== Gekozen fragment ==
Er zitten behoorlijke lacunes in de opvangmogelijkheden voor slachtoffers. Ten eerste zijn er geen gespecialiseerde, toegankelijke en gender- en cultuursensitieve hulpverleningsinstanties voor migrantenvrouwen. Er zijn geen specifieke instanties voor slachtoffers van eergerelateerd geweld en huwelijksdwang. De bestaande slachtofferhulp op Cyprus richt zich voornamelijk op slachtoffers van huiselijk geweld en mensenhandel. Er is geen georganiseerde voorlichting en scholing voor

professionals van instanties die te maken hebben met slachtoffers of daders van geweld tegen vrouwen. Denk daarbij aan sectoren als politie, welzijn, juridische diensten en gezondheidszorg.

Duitsland

In het controversiële debat over integratie of het mislukken ervan, is de positie van vrouwen in migrantengemeenschappen een belangrijk onderwerp. Gevallen van eergerelateerd geweld en

huwelijksdwang worden aangehaald als indicatoren, en enerzijds als bewijs opgevoerd van de mislukte integratie en anderzijds afgedaan als marginale, op zichzelf staande gebeurtenissen die in bijna elke disfunctionele familie kunnen voorkomen – afhankelijk van de positie en het doel van de spreker.

Achterlating is een erkend probleem, getuige de gevallen van zogenaamde vakantiehuwelijken of ontvoeringen naar het land van herkomst als een laatste poging van ouders om vat te krijgen op het gedrag van hun dochters of ze terug te brengen ‘op het juiste pad’.

Ondanks meerdere bekende gevallen van eermoorden is eergerelateerd geweld geen bekend begrip in het publieke of politieke debat. Relevante NGO’s als Terre des Femmes, Papatya en andere werken er hard aan om de term te introduceren en ingevoerd te krijgen. Een reden voor de moeite die dit kost, kan zijn dat de term eergerelateerd geweld te abstract is of dat angst om ‘politiek incorrect’ te zijn of racistische denkbeelden te voeden door een extra vorm van geweld toe te voegen, een rol speelt. Het publieke debat concentreert zich op eermoorden aan de ene kant en huwelijksdwang aan de andere kant. In een onderzoek dat in opdracht van de overheid is uitgevoerd en in het najaar van 2011 gepresenteerd, stond het aantal gevallen waar sprake was van huwelijksdwang in één jaar op het schrikbarende aantal van 3.443. Dit was onverwacht hoog, zelfs in de beleving van professionals uit het veld. Het onderzoek richtte zich enkel op de bekende gevallen van huwelijksdwang, het geschatte aantal niet geregistreerde gevallen is buiten beschouwing gelaten.

== Getoonde gegevens ==
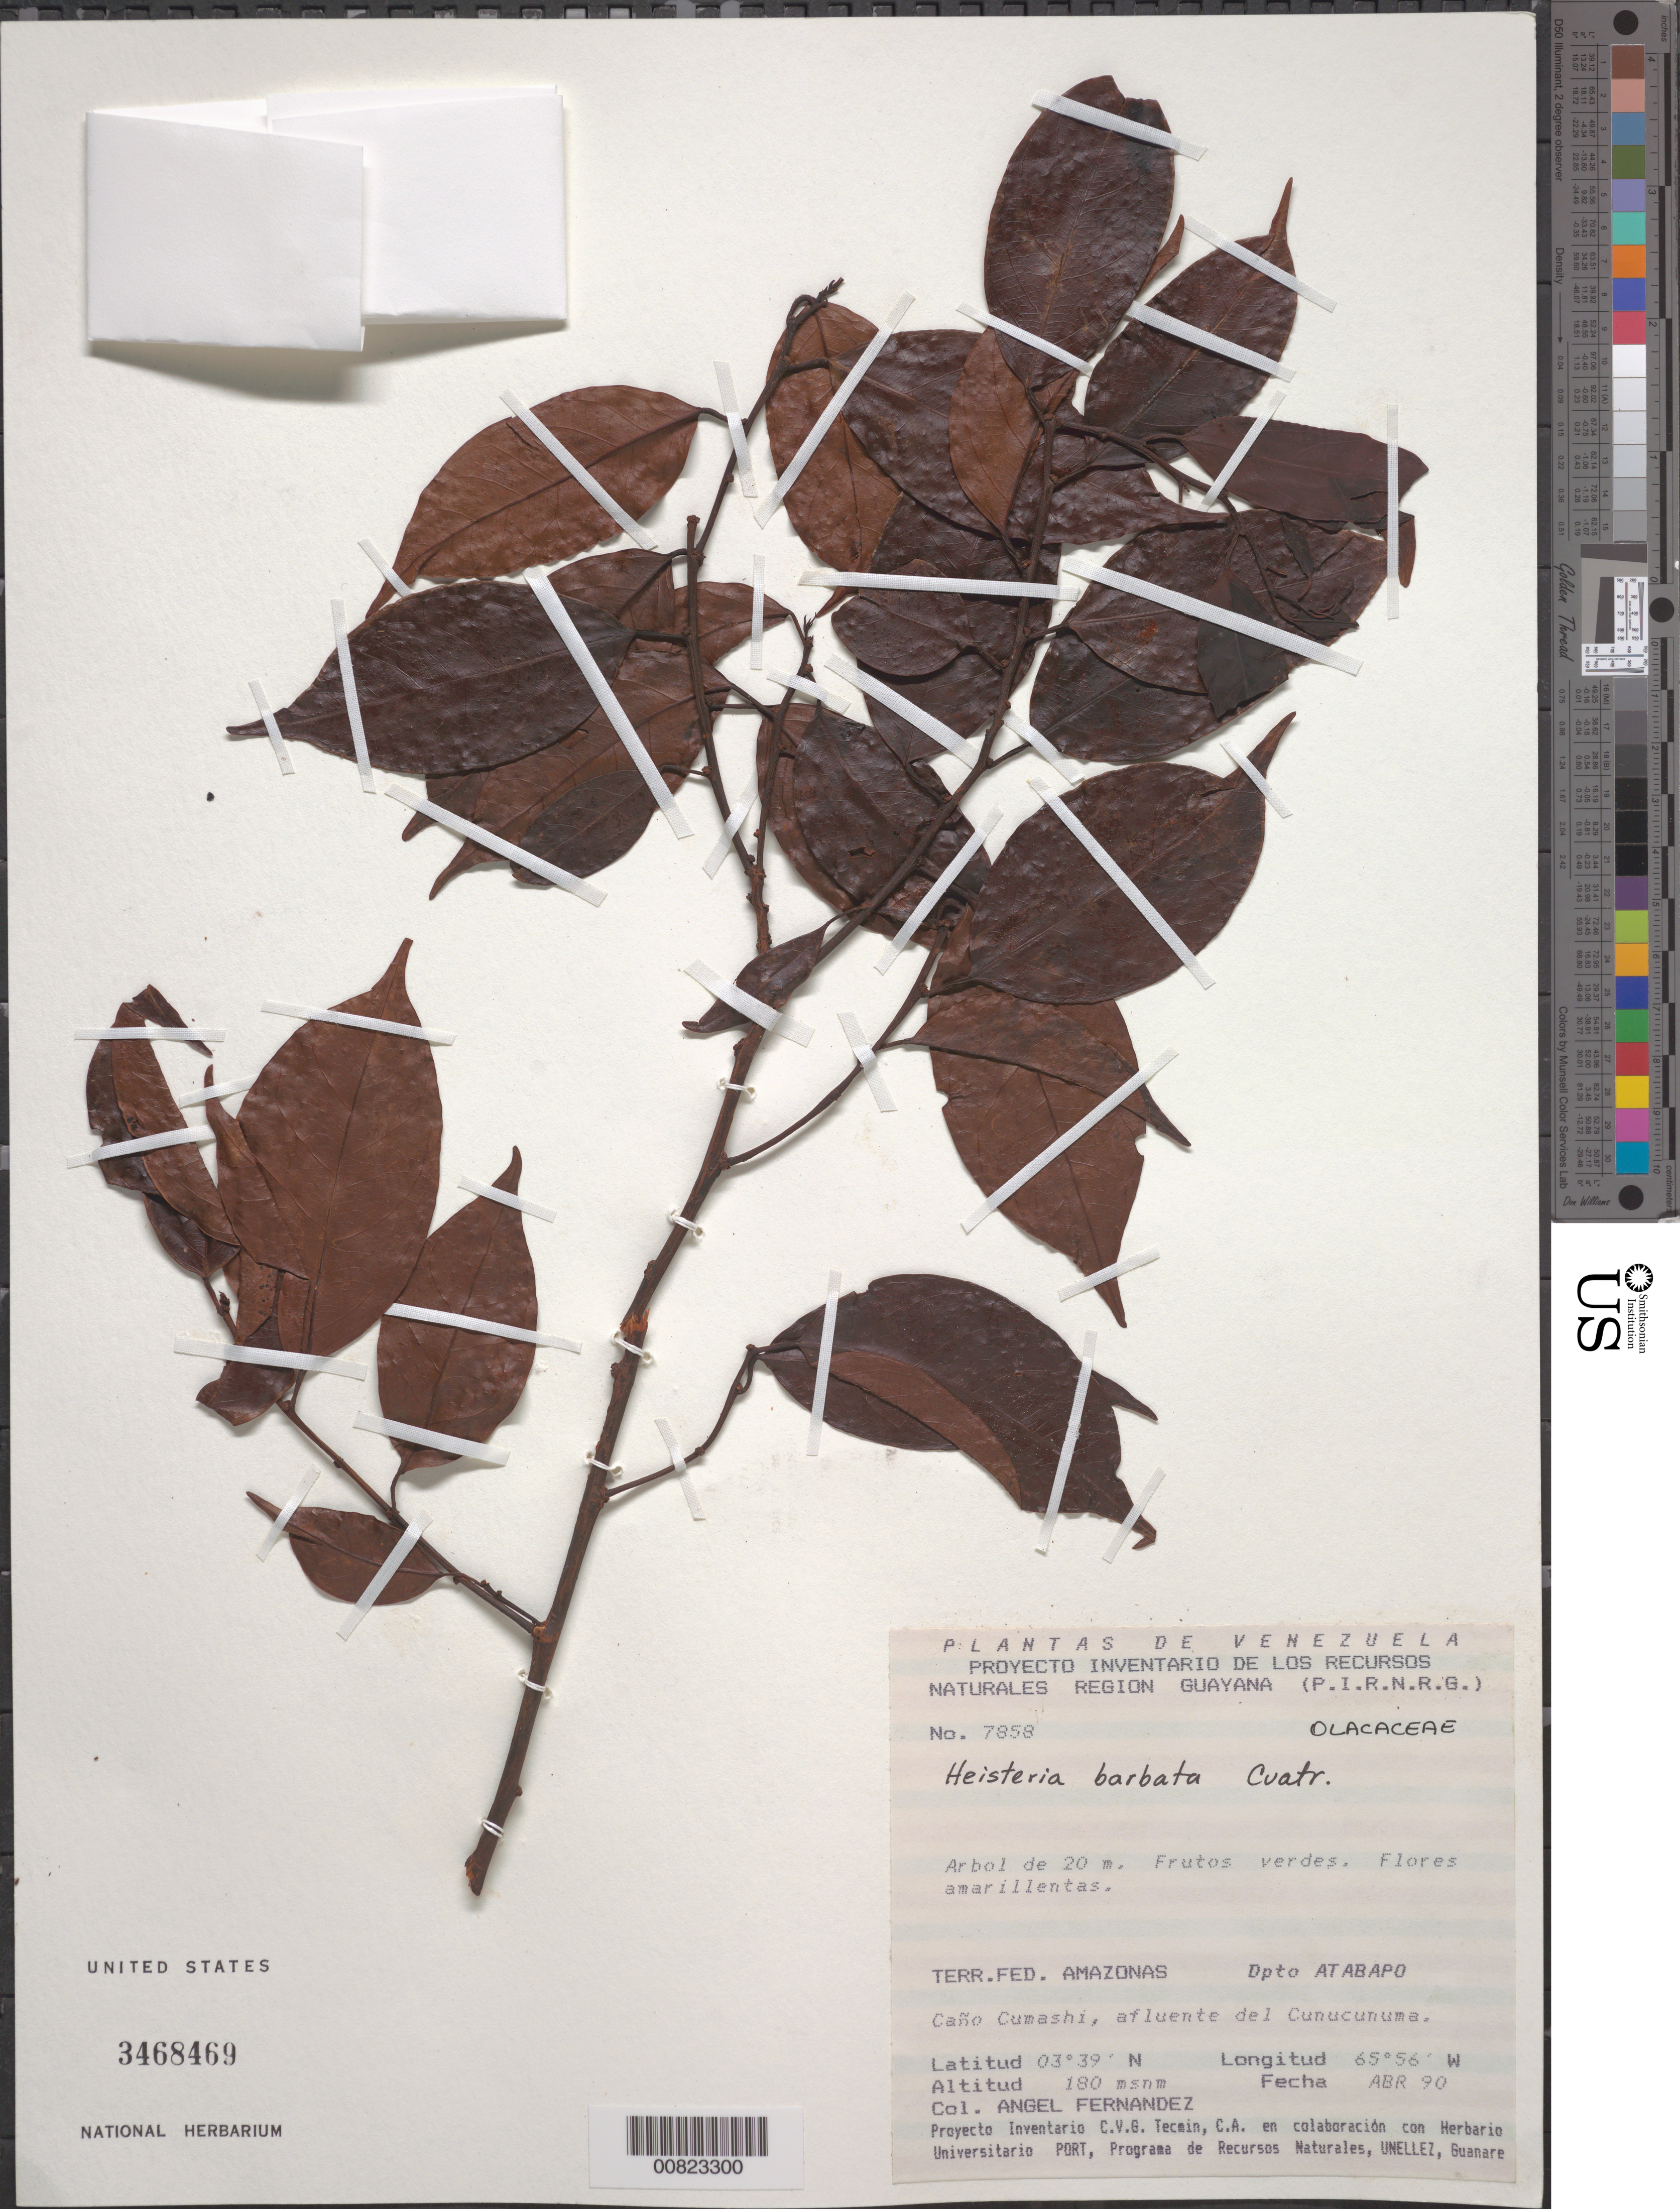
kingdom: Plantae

--

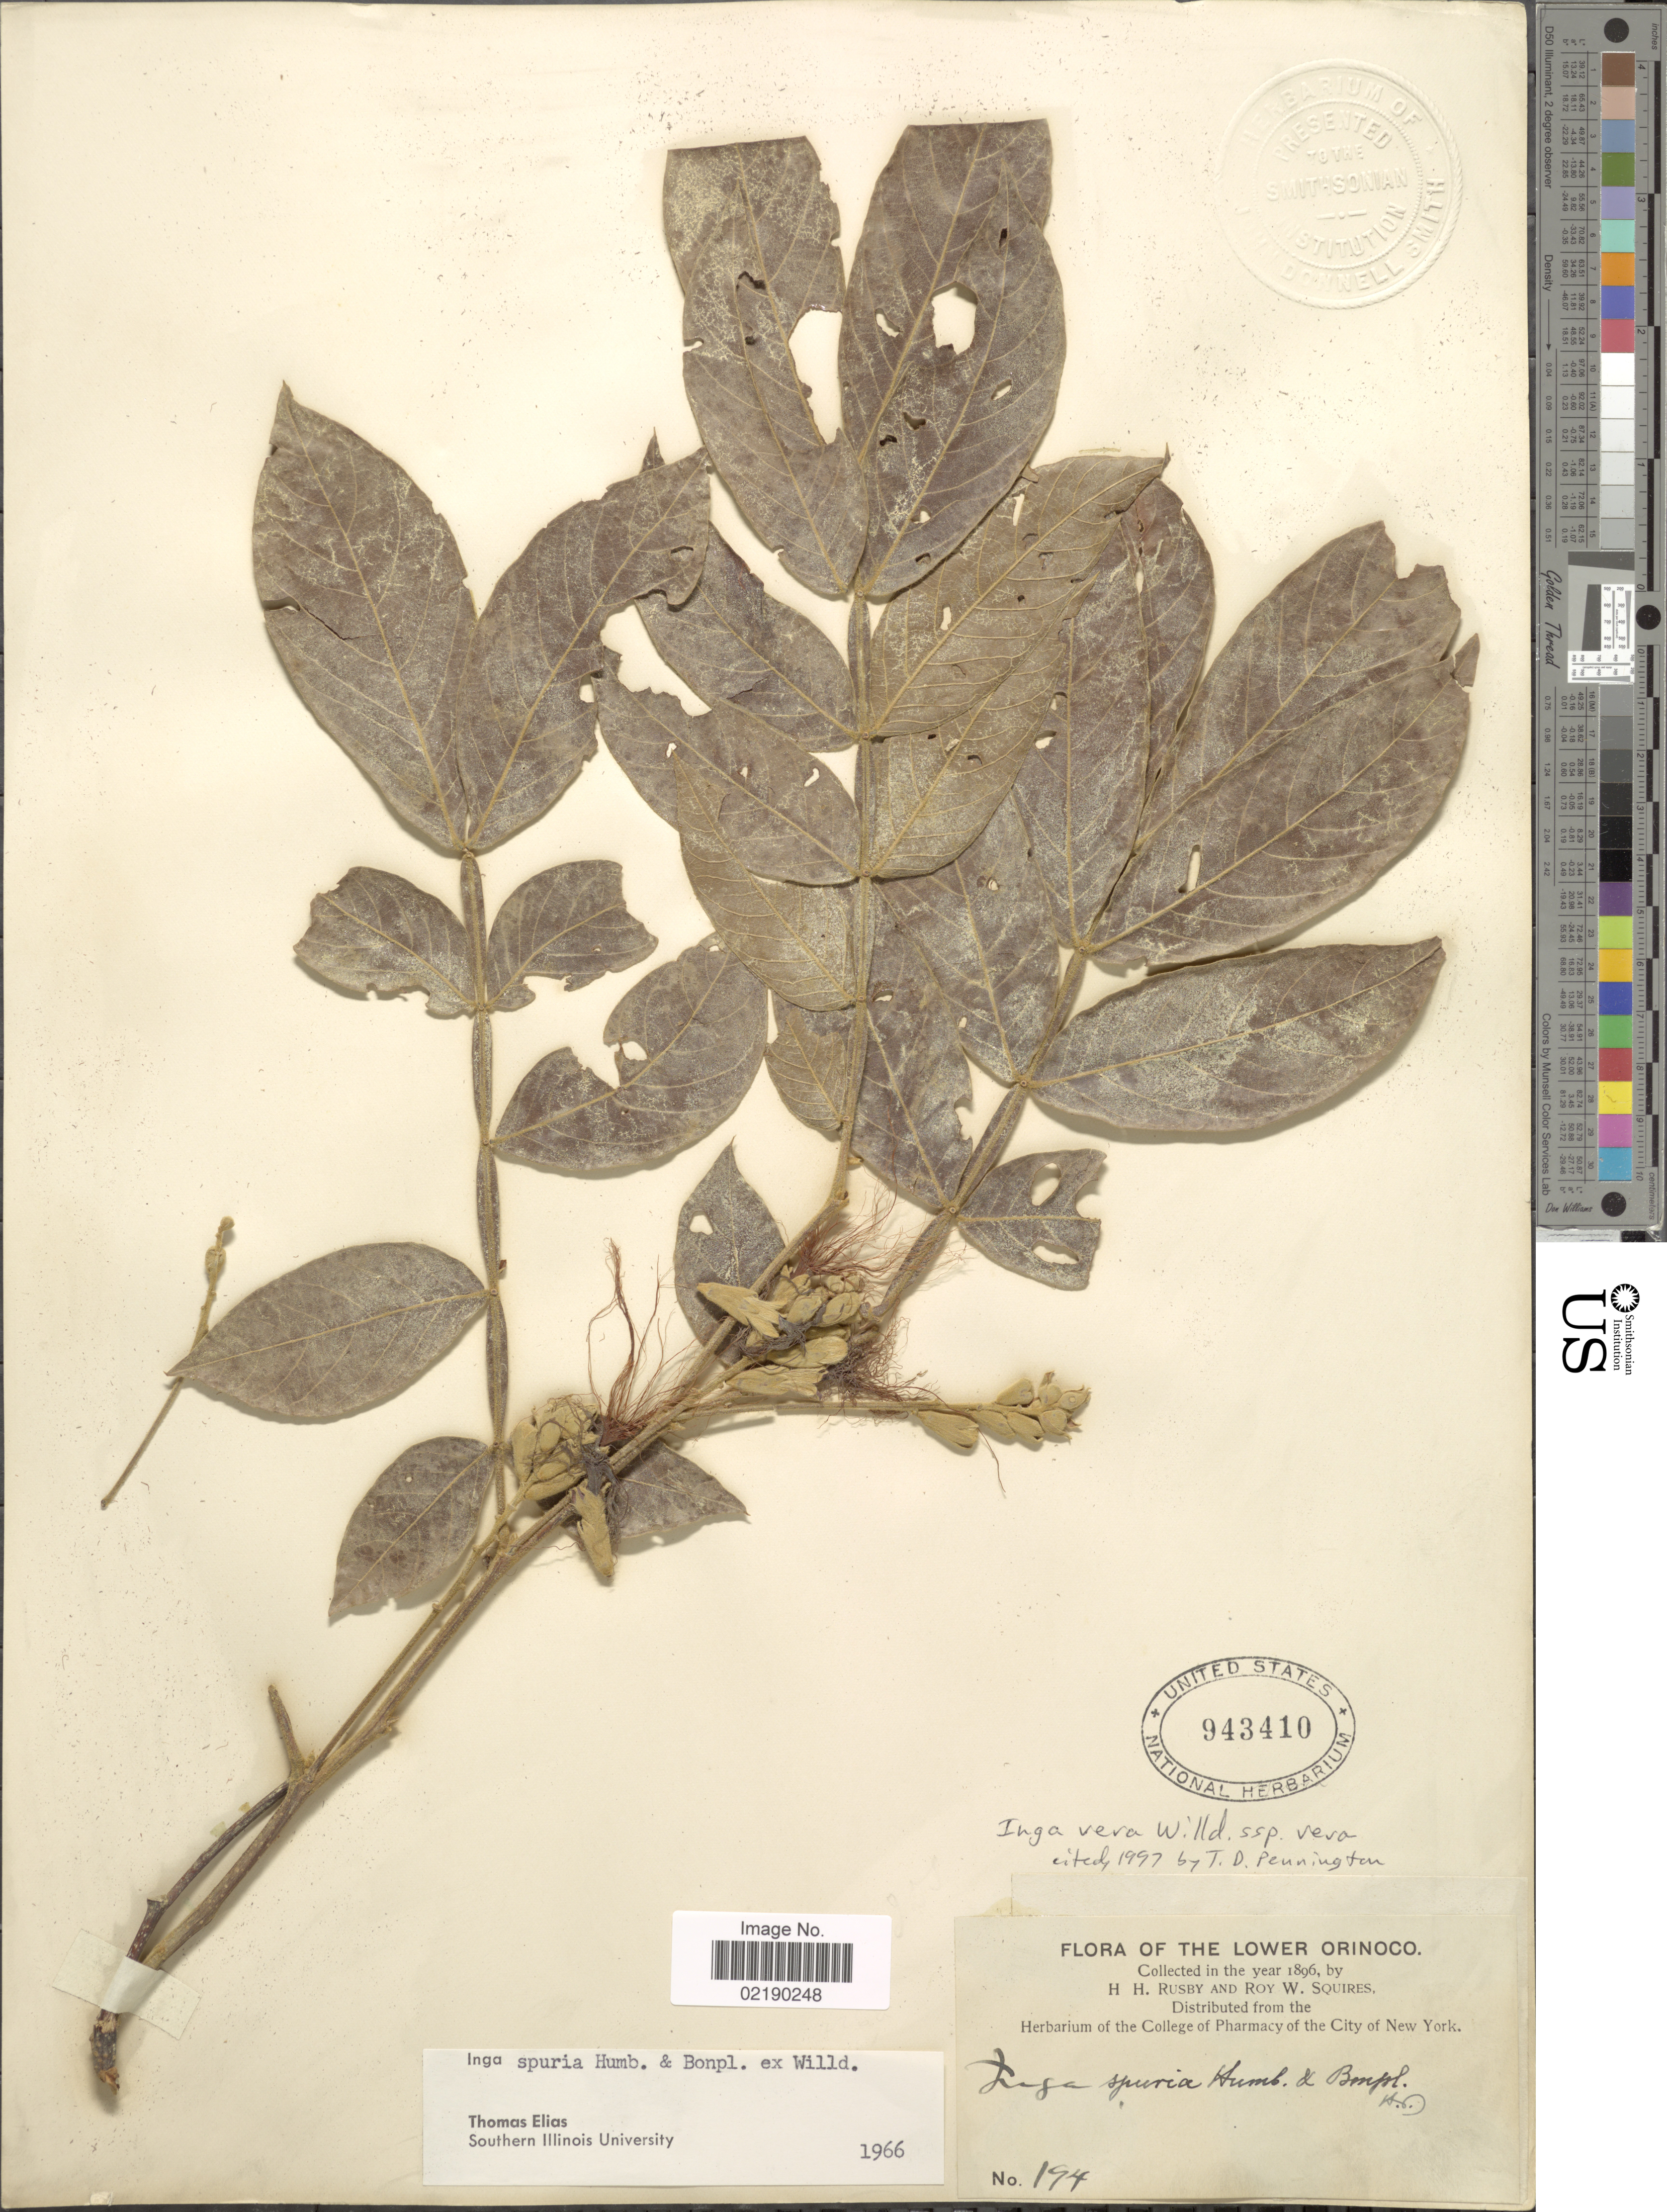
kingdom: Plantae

== Wat gevraagd wordt ==
Pak de tekst over eergerelateerd geweld en huwelijksdwang op waar hij ophoudt, en schrijf hem verder vanaf de laatste zin.

== Uitwerking ==
In maart 2011, na een lang debat, werd huwelijksdwang uiteindelijk gedefinieerd als een specifiek strafbaar feit (6 maanden tot 5 jaar gevangenisstraf) in plaats van als ernstige dwang. In de nieuwe wetgeving loopt iemand die in het buitenland gedwongen is te trouwen geen gevaar zijn/haar Duitse verblijfsvergunning kwijt te raken. Een poging om iemand naar een ander land mee te nemen om daar onder dwang te trouwen (een zogenaamd vakantiehuwelijk) is nu strafbaar. Met andere woorden, in de nieuwe wetgeving is huwelijksdwang al in een vroeg stadium strafbaar, voordat er een formeel huwelijk heeft plaatsgevonden. Ondanks deze verbeteringen werd de nieuwe wetgeving weer gebruikt om migratie naar Duitsland te beperken.

De hulp aan slachtoffers is landelijk georganiseerd en meerdere provincies hebben hun eigen programma’s waarin opvang, voorlichting, hulpketens, et cetera zijn vastgelegd.

(16)

Nederland

Naar aanleiding van een incident in 1999 in een Turks-Koerdische familie waarbij sprake was van eergerelateerd geweld, besloot de Nederlandse minister van integratie verschillende overkoepelende migrantenorganisaties uit te nodigen om ideeën uit te wisselen over mogelijke oplossingen en om te discussiëren over deze vorm van geweld binnen hun gemeenschap. Naar aanleiding hiervan en dankzij verschillende NGO’s, zoals TransAct, een actieve middelbare school en een aantal

zelforganisaties, kreeg eergerelateerd geweld in 2003 een plek op de politieke agenda. Een aantal politici en meerdere mediapartijen noemden eergerelateerd geweld een ‘middeleeuwse praktijk’ die niet thuishoorde in de Nederlandse samenleving en de Nederlandse cultuur en het zou gemakkelijk zijn om te concluderen dat ‘zulke mensen het daarom niet verdienden om in Nederland te zijn.’ Gevolg van deze opinie was dat veel migranten het moeilijk vonden openlijk over eergerelateerd geweld te praten.

Dit was echter niet de houding van het gros van politici en beleidsmakers.

In 2005 werd in samenspraak met migrantenorganisaties en NGO’s een interdepartementaal

programma ‘Eergerelateerd geweld’ gepresenteerd rondom beleid en aanpak van het onderwerp. De programmacoördinatie lag bij het Ministerie van Justitie in samenwerking met VWS en VROM. Het doel was om eergerelateerd geweld zoveel mogelijk te integreren in de algemene aanpak van en het debat over huiselijk geweld, onder de noemer ‘geweld in afhankelijkheidsrelaties’. Het interdepartementale programma beoogde hiermee stigmatisering van migranten te voorkomen.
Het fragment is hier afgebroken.